• [Document passage]:

— start —

If you are a CEO you need to assess whether Blockchain is an opportunity and/or a threat. But then getting their attention is hard enough. Quite often during conversations I ask CEOs the following question that generally gets their attention:
“Imagine if a competitor arrives into your market with a 50 percent price advantage, how would you respond?”
…and watch their faces.
Some then ask, making the assumption that they are starting to feel uncomfortable that there may be something to this new technology, how long do I have?
To which my response is always the same:
“Mars base has just called and informed me the alien fleet has left on their way to Earth, and by the time they reach the Moon there will be not time to react.”
Blockchain will mature by 2020
The reality is nobody knows how long – 6, 12 or 24 months – but one thing is for sure, Blockchain will hit maturity around 2020 and it isn’t going away. But reaction time is a major factor.
Blockchain is not just a new technology, a network, a development environment, a currency and distributed ledger. It represents a fundamental structural change to commerce, to how conventional operating models work.
The nature of work itself hasn’t really changed since the Henry Ford days of mass manufacturing and long production runs. Organizational and management behaviours has not advanced much for more than 150 years.

— end —

• [Jobs]:
**a.** According to the blockchain passage, around what year will Blockchain hit maturity?
**b.** Reproduce the part of the blockchain passage between "Some then ask, making" and "operating models work.", inclusive.
The material that comes after this is separate from the blockchain passage.

• [Extracted records]:
— start —

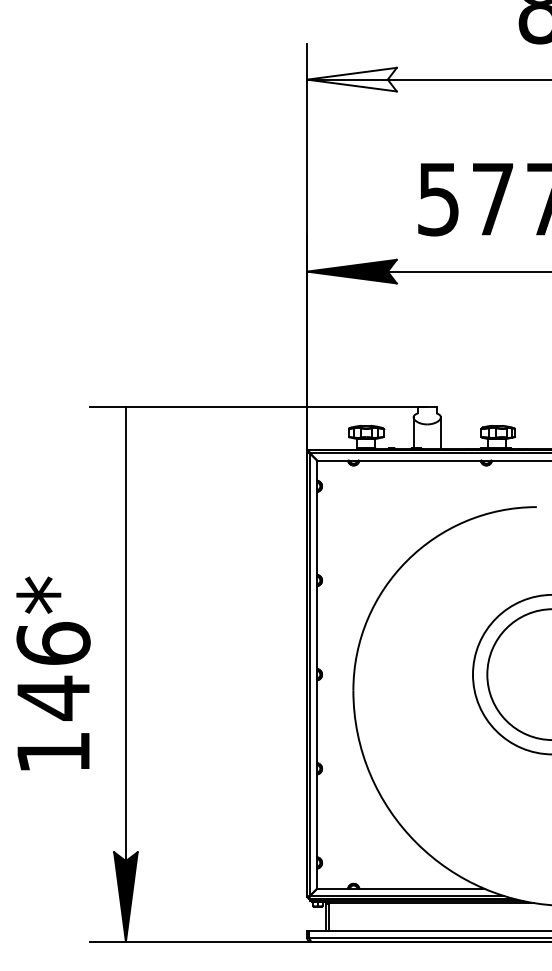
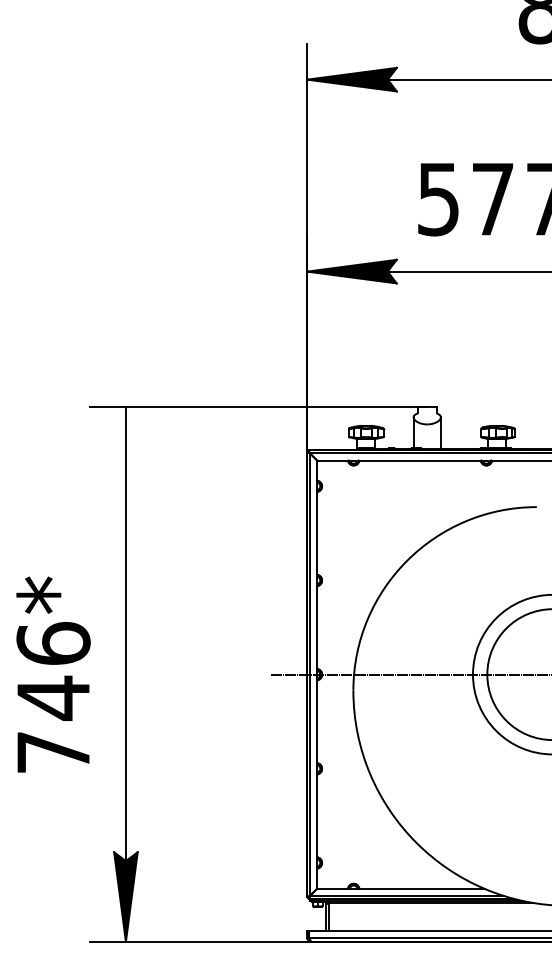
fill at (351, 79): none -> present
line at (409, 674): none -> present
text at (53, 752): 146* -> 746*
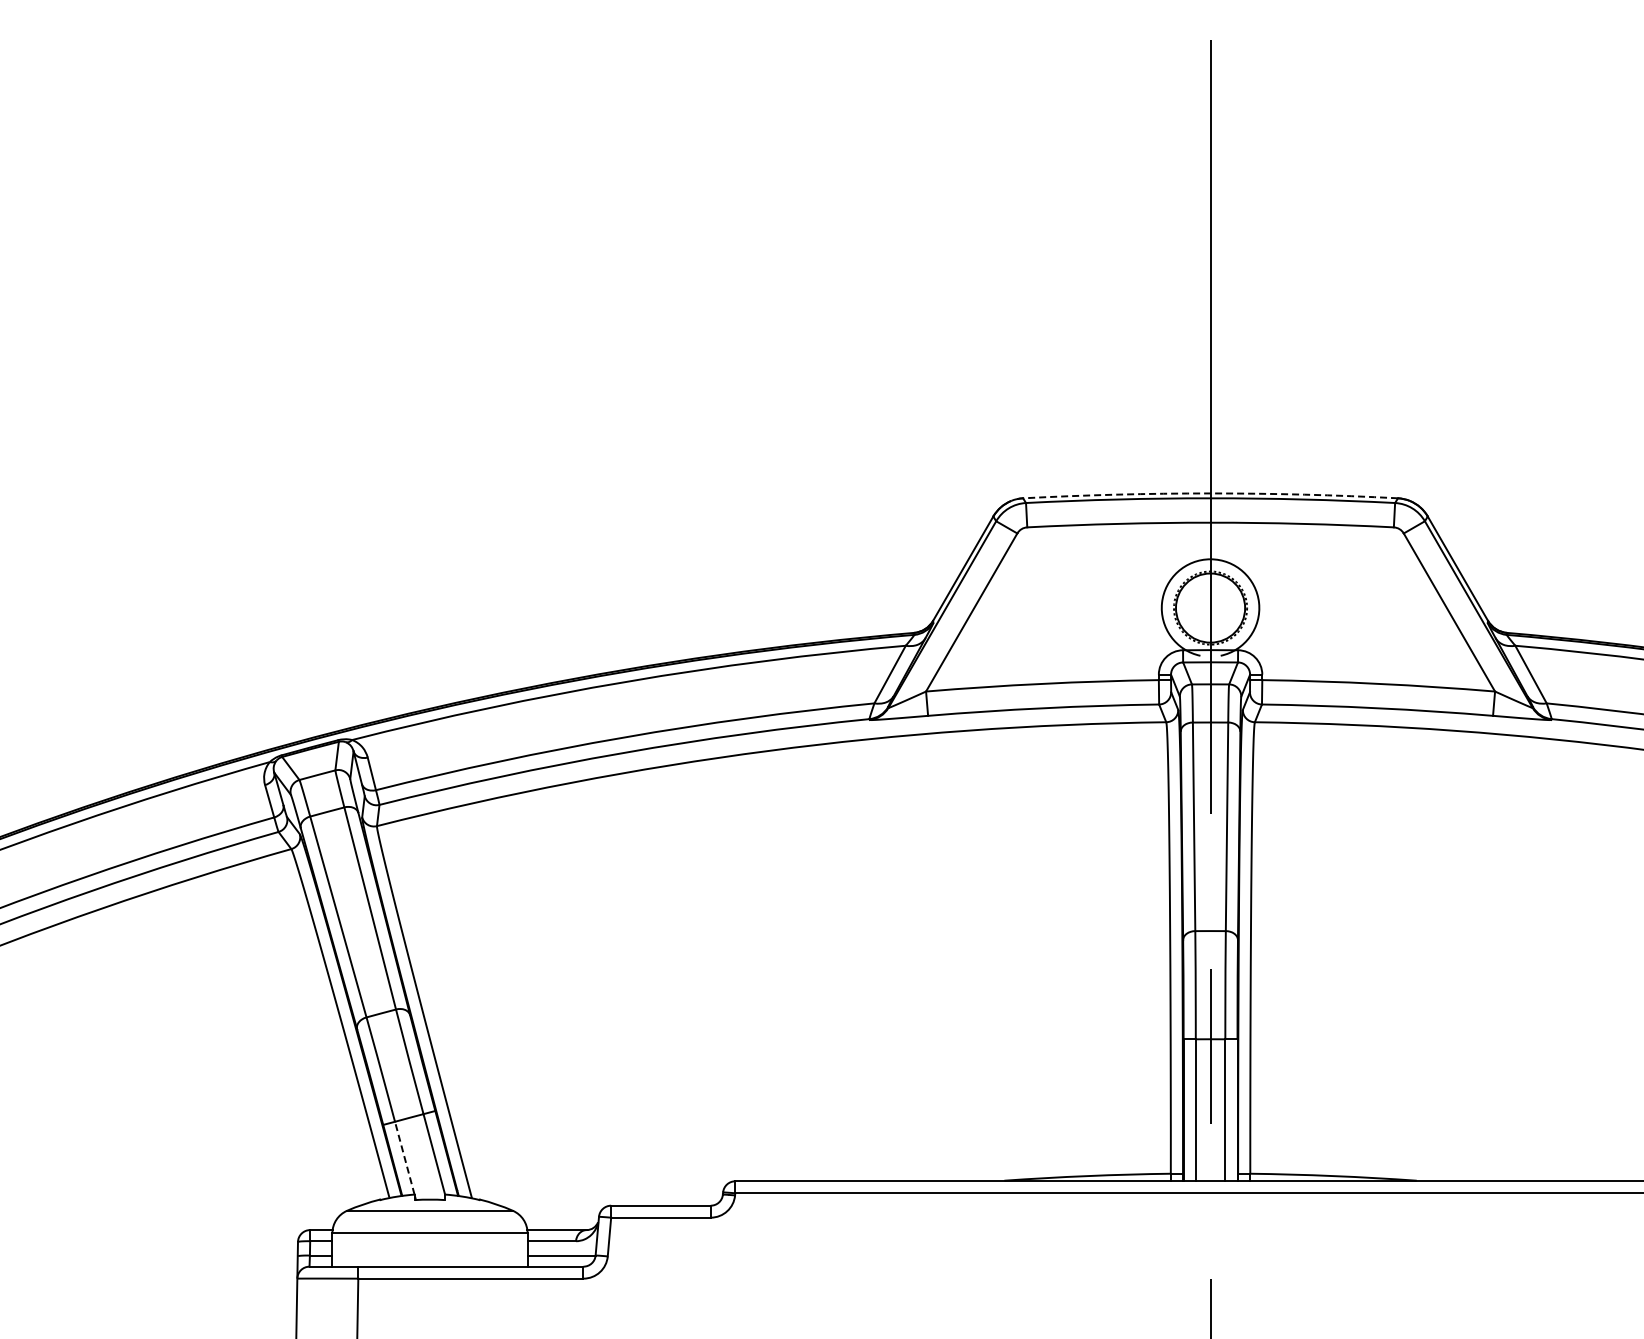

— end —
— start —

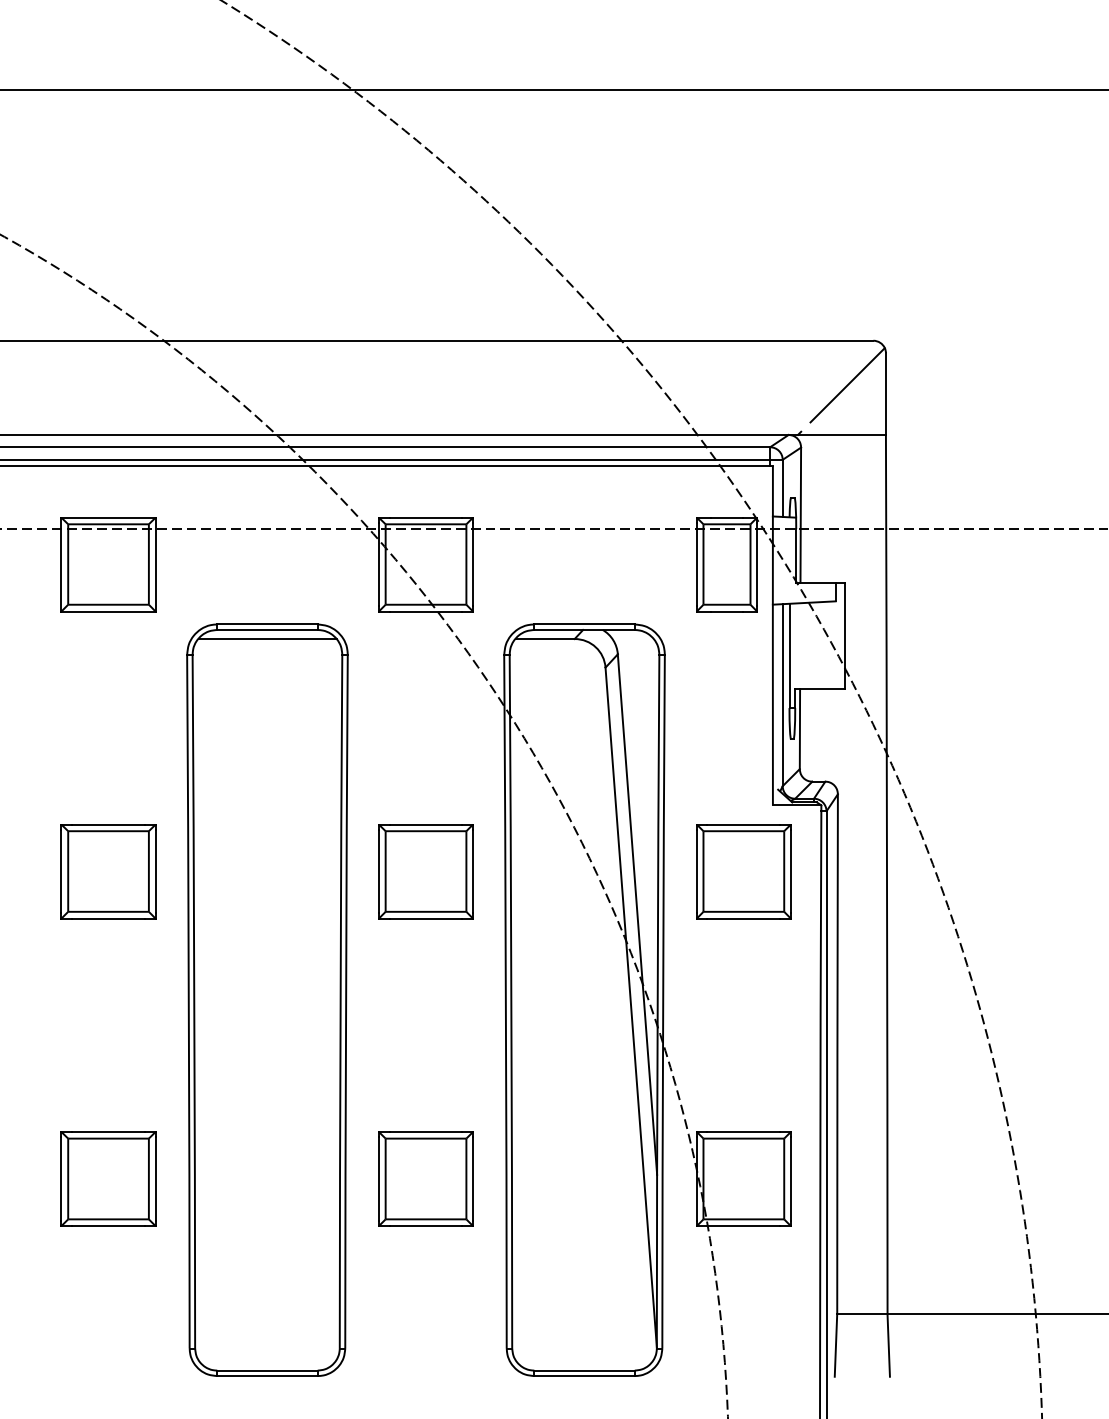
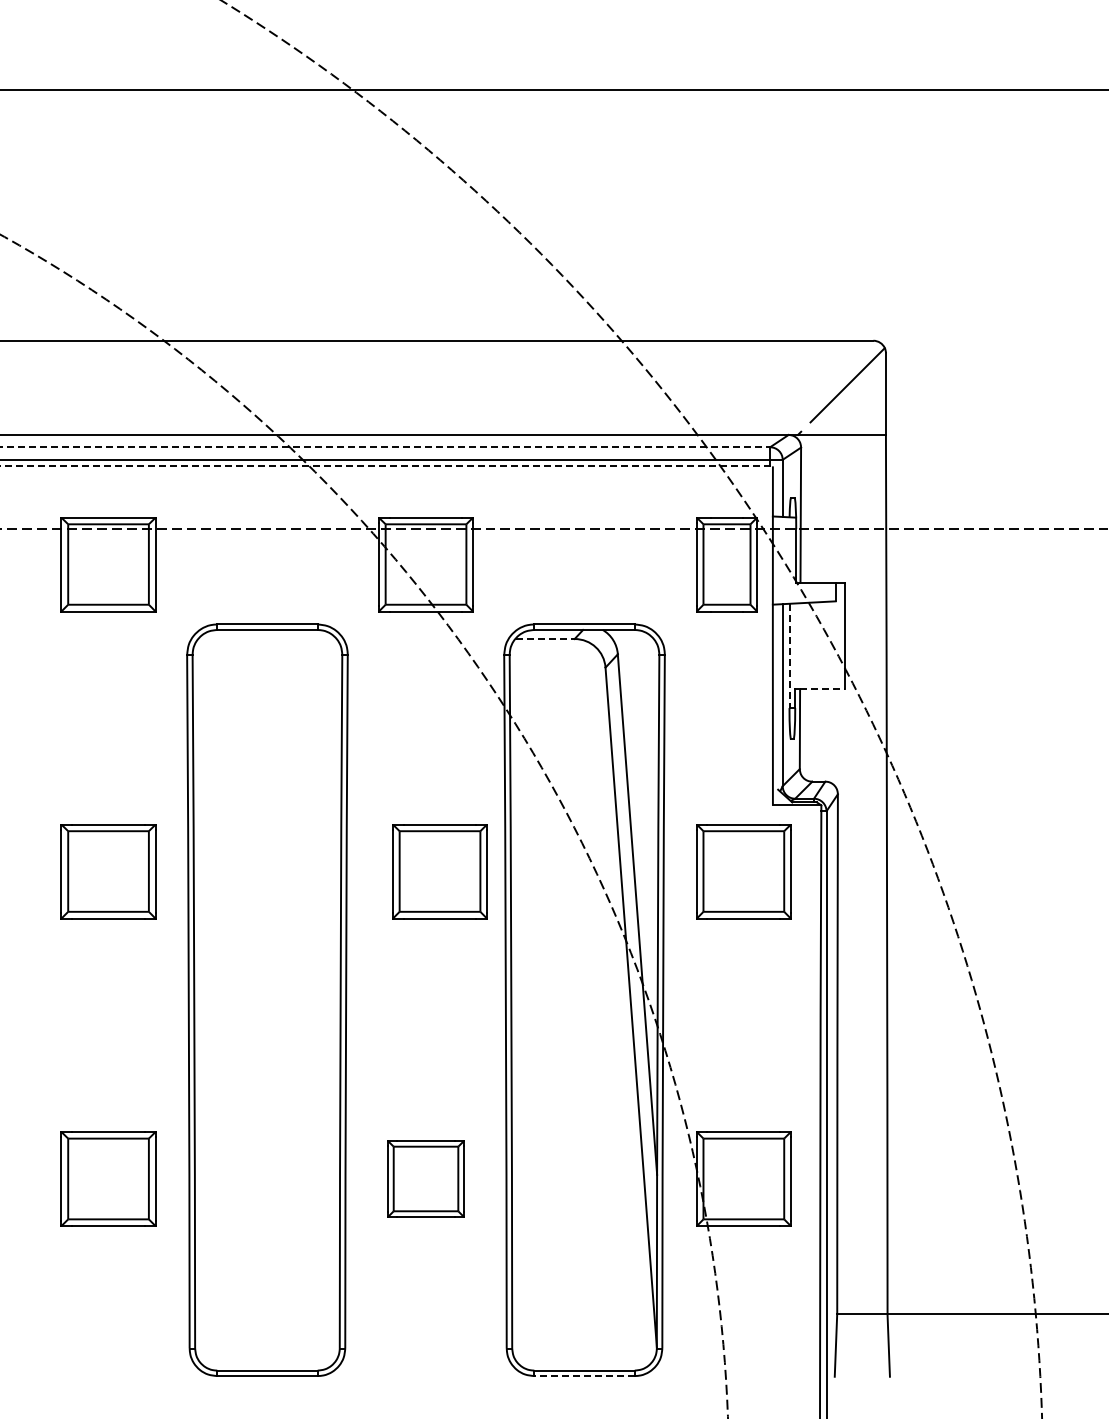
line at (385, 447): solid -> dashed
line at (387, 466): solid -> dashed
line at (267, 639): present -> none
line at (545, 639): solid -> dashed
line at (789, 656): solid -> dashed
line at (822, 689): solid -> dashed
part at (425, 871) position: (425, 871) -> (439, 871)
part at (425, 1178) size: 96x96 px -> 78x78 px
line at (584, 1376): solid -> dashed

— end —

• [Response list]:
**a.** Around 2020.

**b.**
Some then ask, making the assumption that they are starting to feel uncomfortable that there may be something to this new technology, how long do I have?
To which my response is always the same:
“Mars base has just called and informed me the alien fleet has left on their way to Earth, and by the time they reach the Moon there will be not time to react.”
Blockchain will mature by 2020
The reality is nobody knows how long – 6, 12 or 24 months – but one thing is for sure, Blockchain will hit maturity around 2020 and it isn’t going away. But reaction time is a major factor.
Blockchain is not just a new technology, a network, a development environment, a currency and distributed ledger. It represents a fundamental structural change to commerce, to how conventional operating models work.